The Dream Team: Step 1

My two favourite words in 2007 were:

1. Delegate – the work you give to the people on your payroll, and;

2. Outsource – the work you give to people that you hire from outside.

Over the months ahead I want to slowly guide you towards creating a better life, both professionally and personally.

That will primarily be achieved if you create teams of people around you who can do the work, leaving you free to focus on what should be your two unique abilities:

1. Delivering the dentistry that makes your day, and;

2. Leading a team of people who do all of the work that makes your business function profitably and predictably.

My clients average 8-10 weeks of vacation every year; they enjoy one full day a week of business development (seeing no patients, working with their teams and suppliers on strategic development) and average 24-27 hours a week of clinical time.

They are the most profitable dentists in the UK and, I would suggest, some of the happiest. Would you like to join them?

Gerber distinctions

Before we start to work on your team, we have to do some work on you (as Stephen Covey says: ‘If there is a problem with your team, the problem is you!’).

So I want to begin by asking a question regarding your ultimate ambitions and aspirations as a business owner (or someone who contemplates business ownership in the future): Why are you doing this?

Another favourite quotation of mine is from Michael Gerber: ‘I’m self-employed and I work for a lunatic – the lunatic is me.’ I’ve been doing a bit of thinking this week about the Michael Gerber distinctions between technician, business owner and entrepreneur, prompted by a client conversation on this subject that has been rattling around inside my head ever since. It seems that there are some clear distinctions:

• T (technician) – generates own income through technical work and uses own money/borrowings to fund it;

• TBO (technical business owner) – as above but also has other income generators at work (still using own money/borrowings);

• TE (technical entrepreneur) – stops doing income generation, allows others to generate income but still uses own money/borrowings;

• PE (pure entrepreneur) – has stopped doing income generation and is delegating or outsourcing all income generation and work, and is using external money/borrowings to make it happen.

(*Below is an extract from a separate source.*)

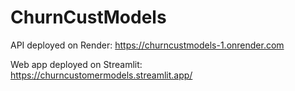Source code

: # ChurnCustModels

API deployed on Render: https://churncustmodels-1.onrender.com

Web app deployed on Streamlit: https://churncustomermodels.streamlit.app/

So the pure entrepreneur is combining other people’s work and other people’s money to create personal wealth. How about you? What category are you in at the moment? Do you want to evolve to a higher level? If so – what would that look like, how and when would it happen?

The majority of dental practice owners are TBO (technical business owners) by Gerber’s definitions and my expansion on his ideas. They are using their own money and borrowings to finance a business in which they still do some of the technical work but have associates/hygienists/therapists generating income alongside them.

The point at which you would become either a TE (technical entrepreneur) or a PE (pure entrepreneur) would be when you stop doing wet-fingered dentistry – and I have met very few of those individuals on my travels, even though business logic suggests that they would become the wealthiest.

Hitting the sweet spot

It’s not all about the money, though, is it? I know it isn’t, because clients tell me that their ‘sweet spot’ – the moment when their job satisfaction is at the highest – is when a patient says an earnest ‘thank you’ for getting them out of trouble or delivering a new sense of self-confidence.

So I’ll accept for the moment that the vast majority of owners would be much happier if they could comfortably sit at the TBO (technical business owner) level – making a good living with plenty of time off.

There is a problem – and the problem is defined if we go back and repeat that definition of the TBO: They are using their own money and borrowings to finance a business in which they still do some of the technical work but have associates/hygienists/therapists generating income alongside them.

It wouldn’t be so bad if the ‘technical work’ that we are referring to here was just dentistry – but for most of the owners who are reading this article I would

suggest that technical work includes:

1. A full day in surgery – at best delivering interesting dentistry and at worst, lost in a world of check-ups;

2. Preceded, including and followed by an ongoing responsibility and preoccupation with:

a. Financial management;

b. Marketing responsibility;

c. Customer service

monitoring;

d. Clinical review of others;

e. Operational matters;

f. Human resourcing issues;

g. Relationships!

Hardly surprising that dentists are often overwhelmed, burned out and disillusioned? Attempting to ‘run their business’ over breakfast, during the school run, in between patients, at lunchtime, after hours and finally on the dining room table at home in the evening with a half-bottle of wine inside them. Not a pretty sight.

So, in the series of articles that follows, we are going to take a journey towards delegation and outsourcing. And next time we begin with the most difficult step of all – let’s get it out of the way: enrolling (or removing) the existing staff members who are going to create the biggest roadblocks to your progress. Those existing staff members who don’t want anything to change.